It's fair to say Dennis Kucinich is no fan of this bailout proposal.

KUCINICH: This bailout has only been about helping the speculators on Wall Street.

Kucinich has been railing against this bill this week, saying it only helps Americans at the top, while doing little for homeowners at the bottom.

KUCINICH: You solve this by creating a condition where you help the homeowners. And that's exactly what I argued for in the caucus, on the floor of the house, I sent a letter to Nancy Pilosi yesterday. I said the only the way we can have a bill that's viable is to help the homeowners by having the government purchase a controlling interest in these mortgage security pools, and then do a work-out for the homeowners. Otherwise, this is nothing but a handout to Wall Street.

And, Kucinich is skeptical about the Bush Administration's urgency.

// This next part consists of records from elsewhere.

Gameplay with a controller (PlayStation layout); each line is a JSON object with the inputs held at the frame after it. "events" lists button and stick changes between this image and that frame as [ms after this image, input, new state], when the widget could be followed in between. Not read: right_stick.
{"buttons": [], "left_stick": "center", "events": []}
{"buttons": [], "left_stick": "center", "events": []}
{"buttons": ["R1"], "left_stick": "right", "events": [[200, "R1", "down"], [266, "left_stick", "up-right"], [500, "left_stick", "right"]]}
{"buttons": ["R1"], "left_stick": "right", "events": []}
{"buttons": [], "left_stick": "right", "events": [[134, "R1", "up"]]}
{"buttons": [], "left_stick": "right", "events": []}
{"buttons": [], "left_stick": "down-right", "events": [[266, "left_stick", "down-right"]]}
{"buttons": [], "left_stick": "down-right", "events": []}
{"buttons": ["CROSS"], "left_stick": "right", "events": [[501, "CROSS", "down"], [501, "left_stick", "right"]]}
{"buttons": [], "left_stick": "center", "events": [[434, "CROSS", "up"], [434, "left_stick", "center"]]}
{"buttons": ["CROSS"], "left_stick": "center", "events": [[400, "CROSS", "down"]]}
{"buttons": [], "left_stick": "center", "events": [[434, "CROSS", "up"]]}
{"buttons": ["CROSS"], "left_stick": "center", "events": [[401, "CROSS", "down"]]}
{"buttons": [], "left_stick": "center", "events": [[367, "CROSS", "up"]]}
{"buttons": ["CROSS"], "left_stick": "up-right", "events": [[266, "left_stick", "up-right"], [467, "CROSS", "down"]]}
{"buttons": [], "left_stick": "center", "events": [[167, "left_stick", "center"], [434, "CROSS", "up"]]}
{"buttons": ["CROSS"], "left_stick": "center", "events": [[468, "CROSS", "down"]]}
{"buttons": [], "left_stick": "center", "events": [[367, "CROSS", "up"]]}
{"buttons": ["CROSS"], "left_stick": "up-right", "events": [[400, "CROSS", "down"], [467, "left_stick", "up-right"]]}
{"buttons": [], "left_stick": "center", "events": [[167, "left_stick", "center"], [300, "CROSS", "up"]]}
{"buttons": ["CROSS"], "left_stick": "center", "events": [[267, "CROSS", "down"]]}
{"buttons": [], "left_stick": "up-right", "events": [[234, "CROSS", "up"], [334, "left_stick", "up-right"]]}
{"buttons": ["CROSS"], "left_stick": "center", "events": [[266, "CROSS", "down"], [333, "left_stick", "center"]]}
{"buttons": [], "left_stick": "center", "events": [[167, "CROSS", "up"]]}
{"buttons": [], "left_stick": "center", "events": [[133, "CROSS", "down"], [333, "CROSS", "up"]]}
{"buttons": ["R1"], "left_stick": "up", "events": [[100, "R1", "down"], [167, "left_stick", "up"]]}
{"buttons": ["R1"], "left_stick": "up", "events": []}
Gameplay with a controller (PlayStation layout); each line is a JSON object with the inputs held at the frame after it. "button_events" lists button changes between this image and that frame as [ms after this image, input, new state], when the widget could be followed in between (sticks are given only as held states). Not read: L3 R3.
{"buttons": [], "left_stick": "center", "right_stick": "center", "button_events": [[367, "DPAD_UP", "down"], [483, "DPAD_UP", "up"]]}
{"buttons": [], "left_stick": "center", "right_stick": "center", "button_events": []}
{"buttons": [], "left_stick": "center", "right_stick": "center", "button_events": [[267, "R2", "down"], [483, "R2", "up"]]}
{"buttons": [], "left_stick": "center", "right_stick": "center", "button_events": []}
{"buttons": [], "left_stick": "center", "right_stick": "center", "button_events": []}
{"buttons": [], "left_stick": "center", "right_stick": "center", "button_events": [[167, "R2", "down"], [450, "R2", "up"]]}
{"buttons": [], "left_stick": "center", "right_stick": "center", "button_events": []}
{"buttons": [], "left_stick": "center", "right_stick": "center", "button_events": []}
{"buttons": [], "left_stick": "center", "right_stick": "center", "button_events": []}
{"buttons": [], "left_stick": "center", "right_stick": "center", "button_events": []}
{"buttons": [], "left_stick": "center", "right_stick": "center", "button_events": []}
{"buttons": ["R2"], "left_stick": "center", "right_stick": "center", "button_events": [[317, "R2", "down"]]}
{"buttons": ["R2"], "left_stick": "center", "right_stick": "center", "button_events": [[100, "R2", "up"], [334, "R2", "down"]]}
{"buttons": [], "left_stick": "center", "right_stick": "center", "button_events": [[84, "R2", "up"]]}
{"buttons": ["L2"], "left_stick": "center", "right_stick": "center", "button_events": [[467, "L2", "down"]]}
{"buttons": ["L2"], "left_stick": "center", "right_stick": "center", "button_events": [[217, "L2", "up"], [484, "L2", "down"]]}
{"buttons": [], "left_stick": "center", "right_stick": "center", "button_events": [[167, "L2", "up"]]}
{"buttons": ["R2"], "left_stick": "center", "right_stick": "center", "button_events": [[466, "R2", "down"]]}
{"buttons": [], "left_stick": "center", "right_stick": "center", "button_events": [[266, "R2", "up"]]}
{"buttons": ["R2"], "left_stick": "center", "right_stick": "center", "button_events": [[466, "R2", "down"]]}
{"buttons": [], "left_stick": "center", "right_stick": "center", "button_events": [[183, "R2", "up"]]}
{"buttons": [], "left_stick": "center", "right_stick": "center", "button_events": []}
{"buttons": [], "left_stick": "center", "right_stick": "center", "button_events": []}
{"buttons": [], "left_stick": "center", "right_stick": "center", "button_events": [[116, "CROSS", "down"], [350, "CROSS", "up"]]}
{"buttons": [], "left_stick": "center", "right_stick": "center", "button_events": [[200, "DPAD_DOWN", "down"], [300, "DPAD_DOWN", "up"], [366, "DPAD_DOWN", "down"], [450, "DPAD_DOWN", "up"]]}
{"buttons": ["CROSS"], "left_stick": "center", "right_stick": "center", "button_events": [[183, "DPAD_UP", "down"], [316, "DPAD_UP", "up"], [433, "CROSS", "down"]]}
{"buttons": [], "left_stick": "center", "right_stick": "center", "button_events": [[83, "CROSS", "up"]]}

KUCINICH: The White House had been working on contingency plans for months. They knew that something was going to happen, yet they acted like nothing is going to happen until congress is getting ready to adjourn, until it's near an election so they could put maximum pressure on members to pass something, telling them the world is going to go to hell in a handbasket. Anytime I hear that, I'm suspicious.

This isn't surprising from Kucinich, who's one of the congress's more liberal members. He says healthcare is part of the economic crisis. He's calling for universal healthcare and a jobs program akin to Franklin Roosevelt's New Deal.

Jim Trakas, his republican challenger, also appeared on The Sound of Ideas, and said if he were in congress, he would have reluctantly supported the bailout.

TRAKAS: I've had to swallow hard, and vote for some things that were very difficult in the past. I would have absolutely voted for that bill, holding my nose, understanding that people's pensions, their life investments, are definitely at risk.

Trakas is a former state representative who works in public relations now.

He placed some of the economic blame in an unexpected place: people who trade stocks often.

TRAKAS: I would make prohibitive tax policy on short-term investing. These daytraders and the types of people who are just betting on things back and forth, that are unregulated.

And, Trakas surprised a caller and host Dan Moulthrop for his take that so-called predatory lending was not a big deal in cities like Cleveland.

TRAKAS: Predatory lending was a very small problem in Cleveland and across the country. Ninety percent of the problems we had were economic problems. People couldn't afford these mortgages.
MOULTHROP: I don't think that's true.
TRAKAS: Well, I do think that's true.
CALLER: Mr. Trakas Mr. Trakas…

Trakas didn't talk much about Kucinich directly during his thirty minutes on the show. He did outline positions that are often on the opposite side from Kucinich. He is opposed to abortion except in cases of rape, the health of the mother or incest, while Kucinich is firmly pro-choice. But his view on the death penalty is more in line with Kucinich's than his party's. .

TRAKAS: I do not believe in capital punishment. I believe that God gives life, that it begins in conception, and when you die naturally, that's life.

Trakas also says he expects the Iraq War to end in the next president's term, and end in victory.

This is Kucinich's first re-election bid to face some real competition-first in the democratic primary from Cleveland Councilman Joe Cimperman and others-and now from Trakas. Kucinich is widely-expected to hold onto his seat, but he's working harder than usual to make sure he returns to Washington next term.